** Opening DATASET CONTENT block **

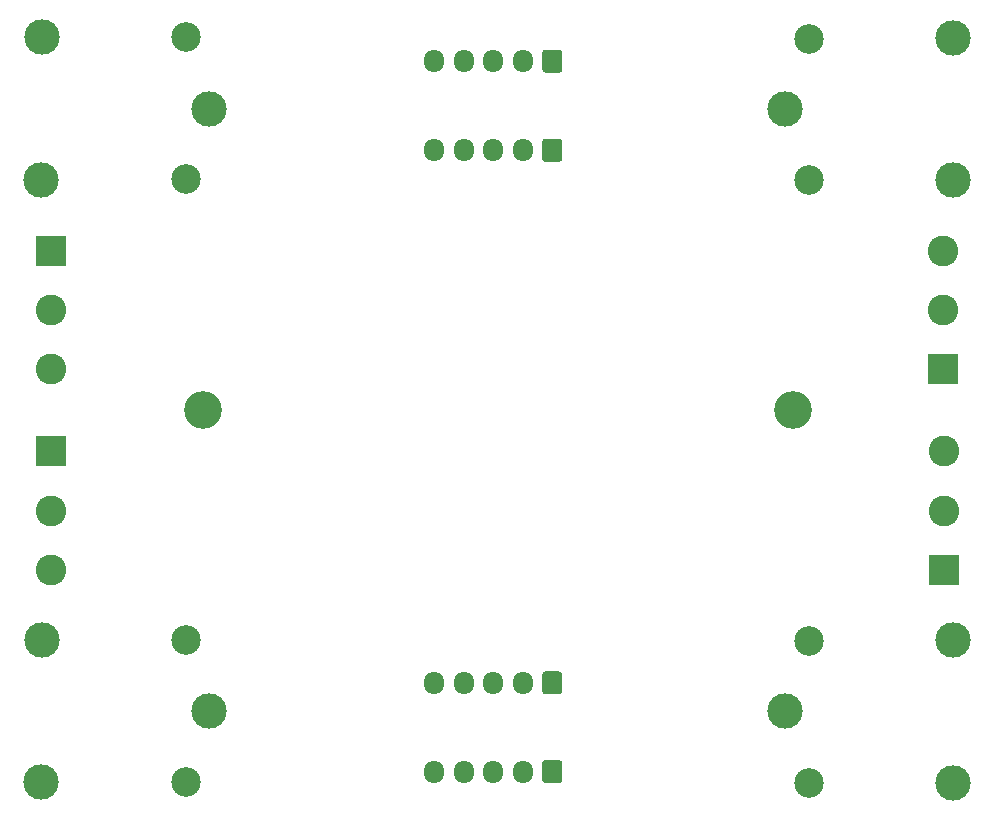
<source format=gbs>
G04 #@! TF.GenerationSoftware,KiCad,Pcbnew,5.1.10*
G04 #@! TF.CreationDate,2021-06-18T04:30:29+02:00*
G04 #@! TF.ProjectId,power-extender,706f7765-722d-4657-9874-656e6465722e,1*
G04 #@! TF.SameCoordinates,Original*
G04 #@! TF.FileFunction,Soldermask,Bot*
G04 #@! TF.FilePolarity,Negative*
%FSLAX46Y46*%
G04 Gerber Fmt 4.6, Leading zero omitted, Abs format (unit mm)*
G04 Created by KiCad (PCBNEW 5.1.10) date 2021-06-18 04:30:29*
%MOMM*%
%LPD*%
G01*
G04 APERTURE LIST*
%ADD10C,3.000000*%
%ADD11C,2.500000*%
%ADD12C,2.600000*%
%ADD13R,2.600000X2.600000*%
%ADD14O,1.700000X1.950000*%
%ADD15C,3.200000*%
G04 APERTURE END LIST*
D10*
X173150000Y-75000000D03*
D11*
X175100000Y-69050000D03*
D10*
X187350000Y-69000000D03*
X187300000Y-81050000D03*
D11*
X175100000Y-81050000D03*
D12*
X186500000Y-87000000D03*
X186500000Y-92000000D03*
D13*
X186500000Y-97000000D03*
D10*
X173150000Y-126000000D03*
D11*
X175100000Y-120050000D03*
D10*
X187350000Y-120000000D03*
X187300000Y-132050000D03*
D11*
X175100000Y-132050000D03*
D12*
X186550000Y-104000000D03*
X186550000Y-109000000D03*
D13*
X186550000Y-114000000D03*
D10*
X124350000Y-126000000D03*
D11*
X122400000Y-131950000D03*
D10*
X110150000Y-132000000D03*
X110200000Y-119950000D03*
D11*
X122400000Y-119950000D03*
D12*
X111000000Y-114000000D03*
X111000000Y-109000000D03*
D13*
X111000000Y-104000000D03*
D10*
X124350000Y-75000000D03*
D11*
X122400000Y-80950000D03*
D10*
X110150000Y-81000000D03*
X110200000Y-68950000D03*
D11*
X122400000Y-68950000D03*
D12*
X110950000Y-97000000D03*
X110950000Y-92000000D03*
D13*
X110950000Y-87000000D03*
D14*
X143400000Y-123600000D03*
X145900000Y-123600000D03*
X148400000Y-123600000D03*
X150900000Y-123600000D03*
G36*
G01*
X154250000Y-122875000D02*
X154250000Y-124325000D01*
G75*
G02*
X154000000Y-124575000I-250000J0D01*
G01*
X152800000Y-124575000D01*
G75*
G02*
X152550000Y-124325000I0J250000D01*
G01*
X152550000Y-122875000D01*
G75*
G02*
X152800000Y-122625000I250000J0D01*
G01*
X154000000Y-122625000D01*
G75*
G02*
X154250000Y-122875000I0J-250000D01*
G01*
G37*
D15*
X173800000Y-100500000D03*
X123800000Y-100500000D03*
D14*
X143400000Y-131100000D03*
X145900000Y-131100000D03*
X148400000Y-131100000D03*
X150900000Y-131100000D03*
G36*
G01*
X154250000Y-130375000D02*
X154250000Y-131825000D01*
G75*
G02*
X154000000Y-132075000I-250000J0D01*
G01*
X152800000Y-132075000D01*
G75*
G02*
X152550000Y-131825000I0J250000D01*
G01*
X152550000Y-130375000D01*
G75*
G02*
X152800000Y-130125000I250000J0D01*
G01*
X154000000Y-130125000D01*
G75*
G02*
X154250000Y-130375000I0J-250000D01*
G01*
G37*
X143400000Y-78500000D03*
X145900000Y-78500000D03*
X148400000Y-78500000D03*
X150900000Y-78500000D03*
G36*
G01*
X154250000Y-77775000D02*
X154250000Y-79225000D01*
G75*
G02*
X154000000Y-79475000I-250000J0D01*
G01*
X152800000Y-79475000D01*
G75*
G02*
X152550000Y-79225000I0J250000D01*
G01*
X152550000Y-77775000D01*
G75*
G02*
X152800000Y-77525000I250000J0D01*
G01*
X154000000Y-77525000D01*
G75*
G02*
X154250000Y-77775000I0J-250000D01*
G01*
G37*
X143400000Y-70950000D03*
X145900000Y-70950000D03*
X148400000Y-70950000D03*
X150900000Y-70950000D03*
G36*
G01*
X154250000Y-70225000D02*
X154250000Y-71675000D01*
G75*
G02*
X154000000Y-71925000I-250000J0D01*
G01*
X152800000Y-71925000D01*
G75*
G02*
X152550000Y-71675000I0J250000D01*
G01*
X152550000Y-70225000D01*
G75*
G02*
X152800000Y-69975000I250000J0D01*
G01*
X154000000Y-69975000D01*
G75*
G02*
X154250000Y-70225000I0J-250000D01*
G01*
G37*
M02*

</source>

** Closing DATASET CONTENT block **

*TASK BRIEF*
Where a line in the data contains the string "APERTURE", add it to your count, and give only the final number.

*TASK OUTPUT*
2